Have you ever gone to multiple doctors and each specialist proposed a different solution? You, the patient, are left to decipher which is the correct course of action. This can be a frustrating and stressful decision. Drs. Pnina and Mark Mintz have made it their mission to change this situation for young people who live with what can be devastating neurological disorders.
Dr. Pnina Mintz was born and raised in Israel. She was educated in Israel and the US, and earned her Ph.D. in Molecular and Cellular Biology from Albert Einstein College of Medicine. Dr. Mark Mintz, attended medical school at Rutgers-Robert Wood Johnson Medical School, was a pediatric resident at Albert Einstein /Montefiore Medical Center, and was a Pediatric Neurology fellow at Rutgers-New Jersey Medical School. Individually, they set out to pursue a life of science and service. Together they provide a medical service model that is changing lives.
As neurologists, they realized that services being delivered to children with complex neurological needs were fragmented. Children and their families had to go to many different doctors, and there was no one doctor managing their care. That’s why they developed an innovative health care organization to support special needs populations: The Center for Neurological and Neurodevelopmental Health (CNNH) and the Clinical Research Center of New Jersey (CRCNJ). Opened in 2005 and headquartered in Gibbsboro, NJ, there are branches throughout New Jersey, in Manhattan, and even in Pennsylvania. CNNH’s patients have all types of neurological, neurodevelopmental, and neuropsychiatric conditions such as autism, epilepsy, concussions, migraine, ADHD, Asperger’s disorder, cerebral palsy, speech and language disorder, ADHD, anxiety, obsessive-compulsive disorder, traumatic brain injuries, and more. Services are offered from infancy to across the lifespan.
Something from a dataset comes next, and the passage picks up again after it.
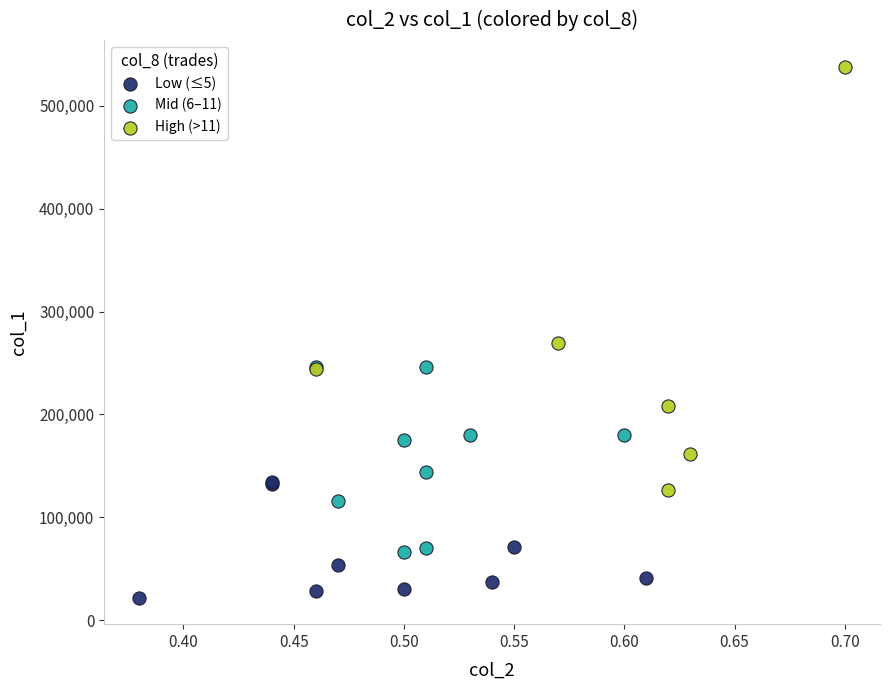

Which series contains the highest Y value?

High (>11)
CNNH provides one central place where special needs patients can access complex care. The staff includes board certified physicians in pediatrics, neurology/pediatric neurology, neurodevelopmental disabilities, epilepsy, medical genetics, and sleep medicine. Additionally, there are experienced and board certified neuropsychologists, behavior analysts, and neurologic music therapists. These core clinicians collaborate and are supported by therapists and nurses on staff. With this wide range of medical/clinical professionals, CNNH provides a comprehensive array of assessment, treatment, and support services.
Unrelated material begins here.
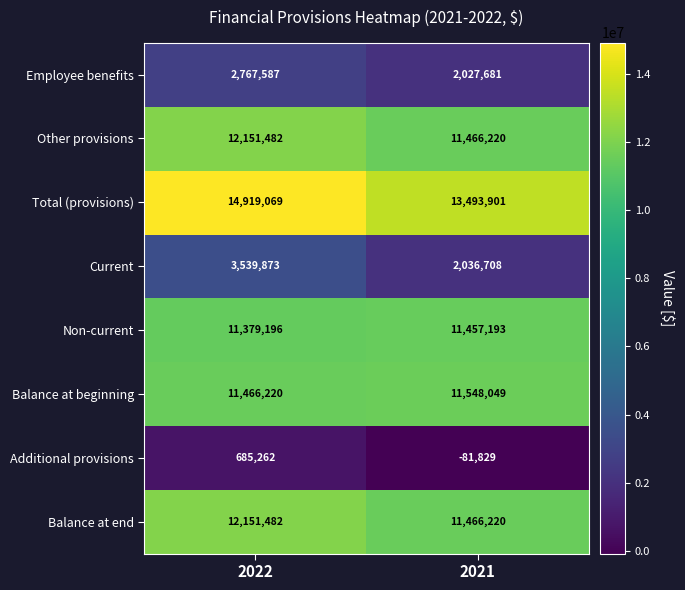

Which label corresponds to the smallest value in the chart?

2021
“This is especially important for those who have neurological disorders,” Dr. Pnina Mintz told JLNJ. “It can be difficult to access the specialized care they need.” She adds that when a patient has to go to multiple locations and meet with different doctors, much can fall through the cracks.
When patients go to CNNH, they get a diagnosis culled from a consensus of multiple disciplines and objective testing, resulting in a treatment plan targeting biological causes rather than only symptoms. CNNH prides itself on providing follow up and continuity of care. Dr. Mintz says the key is CNNH’s interdisciplinary approach characterized by regular meeting and gathering where clinicians at CNNH discuss cases and results.
“When we treat a patient, we employ a holistic approach and consider a patient’s overall health,” says Dr. Mintz. “We look at their sleep patterns, diet, genetics, educational, and many more parameters affecting quality of life. We do this because we are interested in making sure they are achieving real outcomes.
We assemble a team and put them around the table. We talk about patients we have evaluated and how best to treat them,” she added. Collaboration is encouraged and ensures that diagnoses and treatment plans are based upon “the collective knowledge of all the clinicians.” More importantly, this uniquely collaborative approach leads to a high degree of accuracy.
CNNH is helpful to families as well. “We educate the family, help them to understand what lies ahead and give them hope,” the doctors told JLNJ. This level of support can relieve anxiety for both the patient and the family. “When we can help patients and their families, we feel satisfied that we’ve done our jobs,” say the Drs. Mintz.